A state inspection there in June 2005 found that "significant corrections" were needed in quality of care.
In April 2006, another inspection showed problems in administration and residents' rights were so serious that the state rated Williamsville Suburban as placing residents' lives and health in "immediate jeopardy." A $1,000 fine was imposed two months later. Sobon left in July 2006 -- of his own accord, he said in an interview Friday.
Lewis said that Schobert and O'Connor "think highly" of Sobon."
"I want to see that in writing," Virtuoso said.
Meanwhile, Lewis said the county's application for state aid to pay for Mount View closure costs will probably be submitted Thursday. He said that it will be a "substantial" request and predicted that "people will make a big thing out of it."

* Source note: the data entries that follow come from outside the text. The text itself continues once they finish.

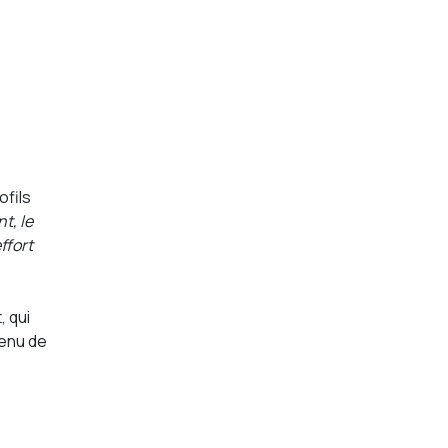
ofils
t, le
ffort
, qui
tenu de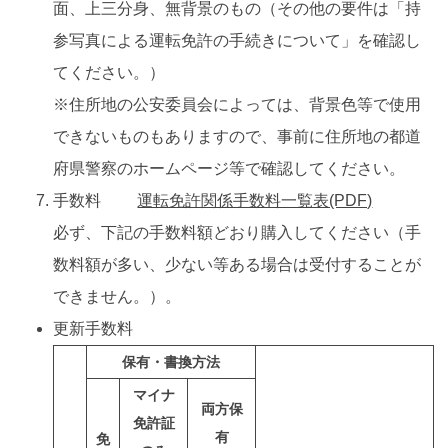
面、上三分身、無背景のもの（その他の要件は「持
参写真による運転免許の手続きについて」を確認し
てください。）
※住所地の公安委員会によっては、背景色等で使用
できないものもありますので、事前に住所地の都道
府県警察のホームページ等で確認してください。
手数料
運転免許関係手数料一覧表(PDF)
必ず、下記の手数料額どおり購入してください（手
数料額が多い、少ない等ある場合は受付することが
できません。）。
更新手数料
保有・書換方法
マイナ
両方保
免許証
有
免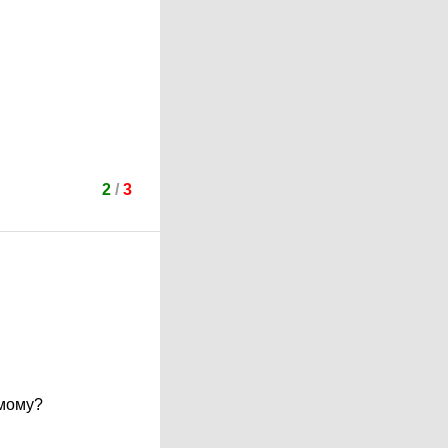
2
/
3
амому?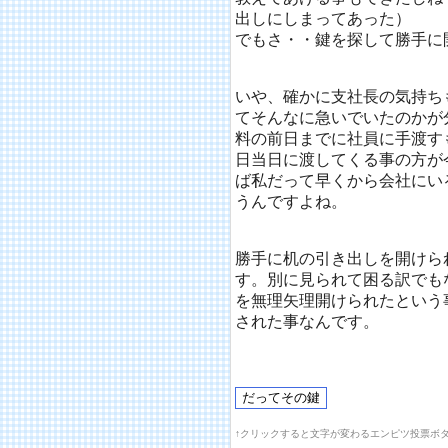
出しにしまってあった）
でもさ・・鍵を探して勝手に
いや、確かに支社長の気持ち
てそんなに急いでいたのかが
料の前日までに社員に手渡す
日当日に渡してくる事の方が
ば私だって早くから会社にい
うんですよね。
勝手に机の引き出しを開けら
す。別に見られて困る訳でも
を無理矢理開けられたという
された事なんです。
↑クリックすると文字が変わるエンピツ投票ボ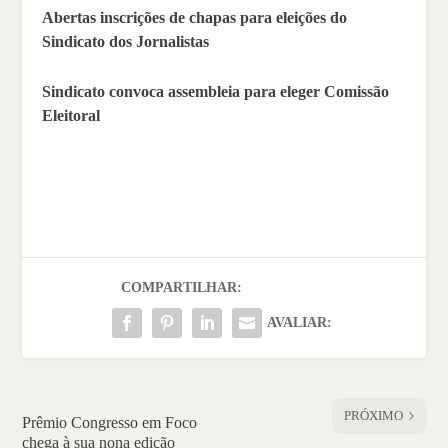
Abertas inscrições de chapas para eleições do
Sindicato dos Jornalistas
Sindicato convoca assembleia para eleger Comissão
Eleitoral
COMPARTILHAR:
AVALIAR:
PRÓXIMO
Prêmio Congresso em Foco
chega à sua nona edição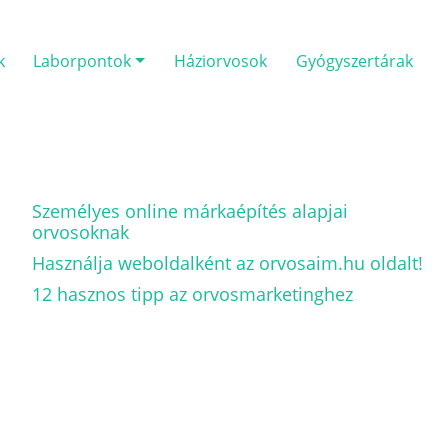
k
Laborpontok
Háziorvosok
Gyógyszertárak
Személyes online márkaépítés alapjai
orvosoknak
Használja weboldalként az orvosaim.hu oldalt!
12 hasznos tipp az orvosmarketinghez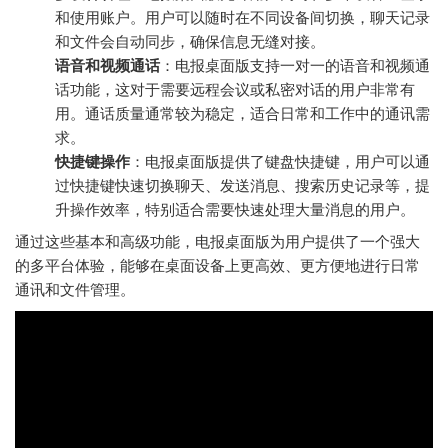
和使用账户。用户可以随时在不同设备间切换，聊天记录
和文件会自动同步，确保信息无缝对接。
语音和视频通话
：电报桌面版支持一对一的语音和视频通
话功能，这对于需要远程会议或私密对话的用户非常有
用。通话质量通常较为稳定，适合日常和工作中的通讯需
求。
快捷键操作
：电报桌面版提供了键盘快捷键，用户可以通
过快捷键快速切换聊天、发送消息、搜索历史记录等，提
升操作效率，特别适合需要快速处理大量消息的用户。
通过这些基本和高级功能，电报桌面版为用户提供了一个强大
的多平台体验，能够在桌面设备上更高效、更方便地进行日常
通讯和文件管理。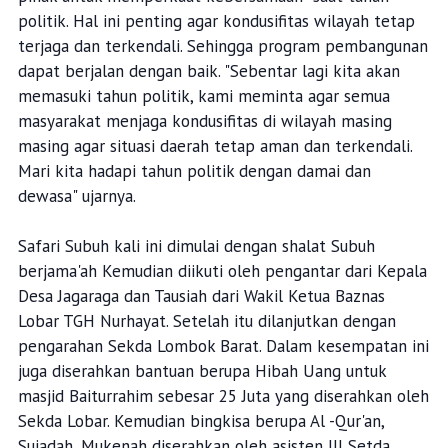
politik. Hal ini penting agar kondusifitas wilayah tetap
terjaga dan terkendali. Sehingga program pembangunan
dapat berjalan dengan baik. "Sebentar lagi kita akan
memasuki tahun politik, kami meminta agar semua
masyarakat menjaga kondusifitas di wilayah masing
masing agar situasi daerah tetap aman dan terkendali.
Mari kita hadapi tahun politik dengan damai dan
dewasa" ujarnya.
Safari Subuh kali ini dimulai dengan shalat Subuh
berjama'ah Kemudian diikuti oleh pengantar dari Kepala
Desa Jagaraga dan Tausiah dari Wakil Ketua Baznas
Lobar TGH Nurhayat. Setelah itu dilanjutkan dengan
pengarahan Sekda Lombok Barat. Dalam kesempatan ini
juga diserahkan bantuan berupa Hibah Uang untuk
masjid Baiturrahim sebesar 25 Juta yang diserahkan oleh
Sekda Lobar. Kemudian bingkisa berupa Al -Qur'an,
Sujadah, Mukenah diserahkan oleh asisten III Setda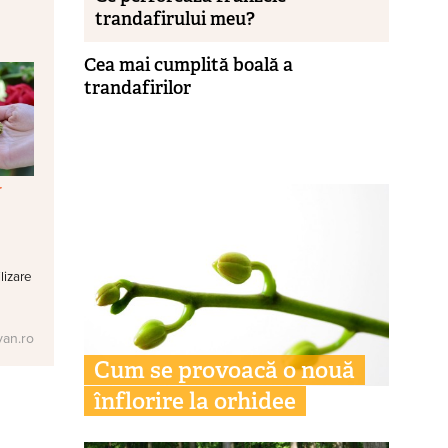
trandafirului meu?
Cea mai cumplită boală a
trandafirilor
r
ilizare
van.ro
Cum se provoacă o nouă
înflorire la orhidee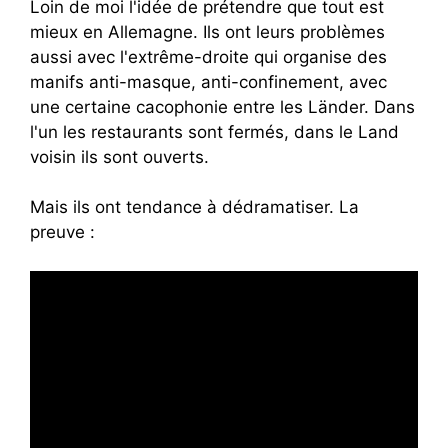
Loin de moi l'idée de prétendre que tout est
mieux en Allemagne. Ils ont leurs problèmes
aussi avec l'extrême-droite qui organise des
manifs anti-masque, anti-confinement, avec
une certaine cacophonie entre les Länder. Dans
l'un les restaurants sont fermés, dans le Land
voisin ils sont ouverts.
Mais ils ont tendance à dédramatiser. La
preuve :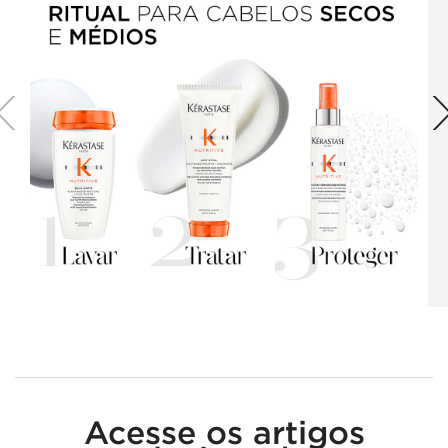
PDP Section Discover Related Articles - Global
Acesse os artigos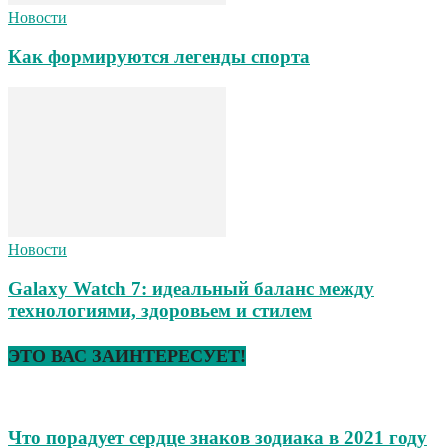
Новости
Как формируются легенды спорта
Новости
Galaxy Watch 7: идеальный баланс между
технологиями, здоровьем и стилем
ЭТО ВАС ЗАИНТЕРЕСУЕТ!
Что порадует сердце знаков зодиака в 2021 году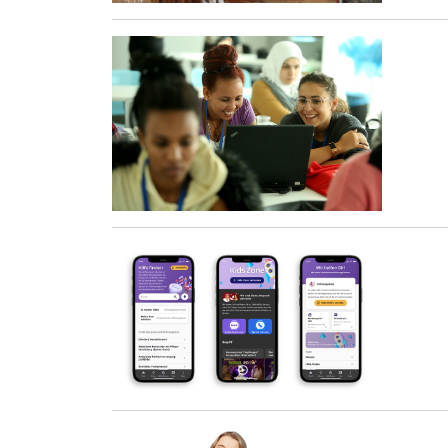
Öffnet Einzelsicht
Öffnet Einzelsicht
Öffnet Einzelsicht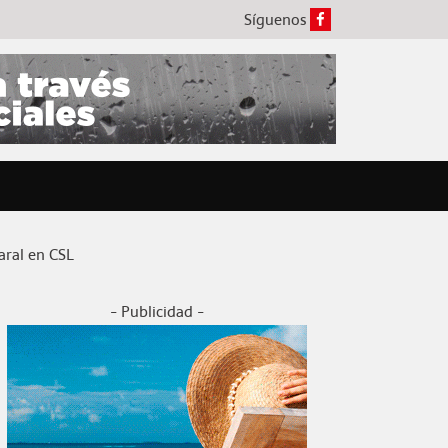
Síguenos
aral en CSL
- Publicidad -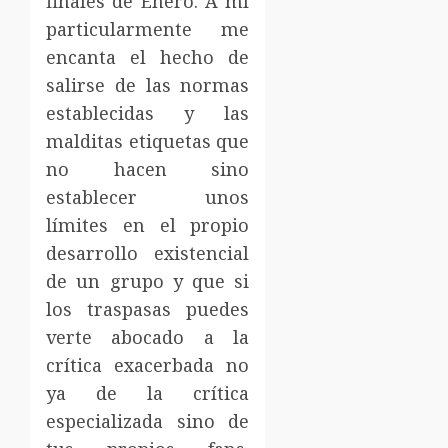
finales de Enero. A mí
particularmente me
encanta el hecho de
salirse de las normas
establecidas y las
malditas etiquetas que
no hacen sino
establecer unos
límites en el propio
desarrollo existencial
de un grupo y que si
los traspasas puedes
verte abocado a la
crítica exacerbada no
ya de la crítica
especializada sino de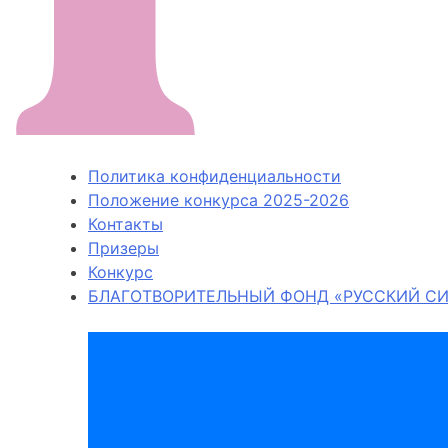
Политика конфиденциальности
Положение конкурса 2025-2026
Контакты
Призеры
Конкурс
БЛАГОТВОРИТЕЛЬНЫЙ ФОНД «РУССКИЙ СИ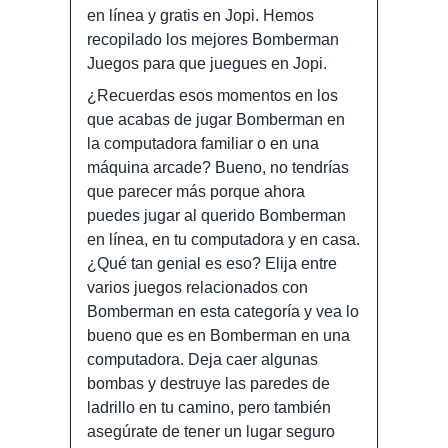
en línea y gratis en Jopi. Hemos
recopilado los mejores Bomberman
Juegos para que juegues en Jopi.
¿Recuerdas esos momentos en los
que acabas de jugar Bomberman en
la computadora familiar o en una
máquina arcade? Bueno, no tendrías
que parecer más porque ahora
puedes jugar al querido Bomberman
en línea, en tu computadora y en casa.
¿Qué tan genial es eso? Elija entre
varios juegos relacionados con
Bomberman en esta categoría y vea lo
bueno que es en Bomberman en una
computadora. Deja caer algunas
bombas y destruye las paredes de
ladrillo en tu camino, pero también
asegúrate de tener un lugar seguro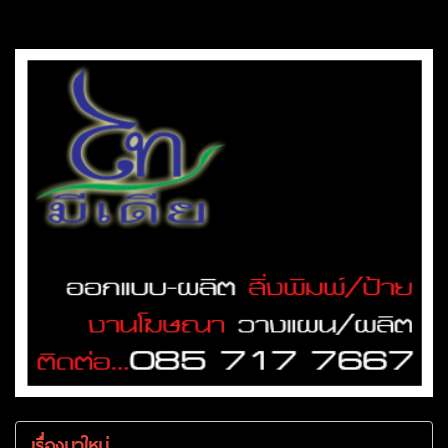
เรื่องมาใหม่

But the county manager said he is going to request every sort of aid he can think of because this is the county's only chance to apply for such a grant. "We won't get what we ask for. Nobody will," he said. "Then we'll work like the devil to reduce our expenditures."
Lewis also said he will probably recommend that the county sell the real estate at Mount View. He said that it is not a good choice for a new county office campus because there is not enough road access. It would not be a good choice for the new county highway garage, he said, because the area is too residential and residents there have complained about big trucks going to the nearby Delphi plant.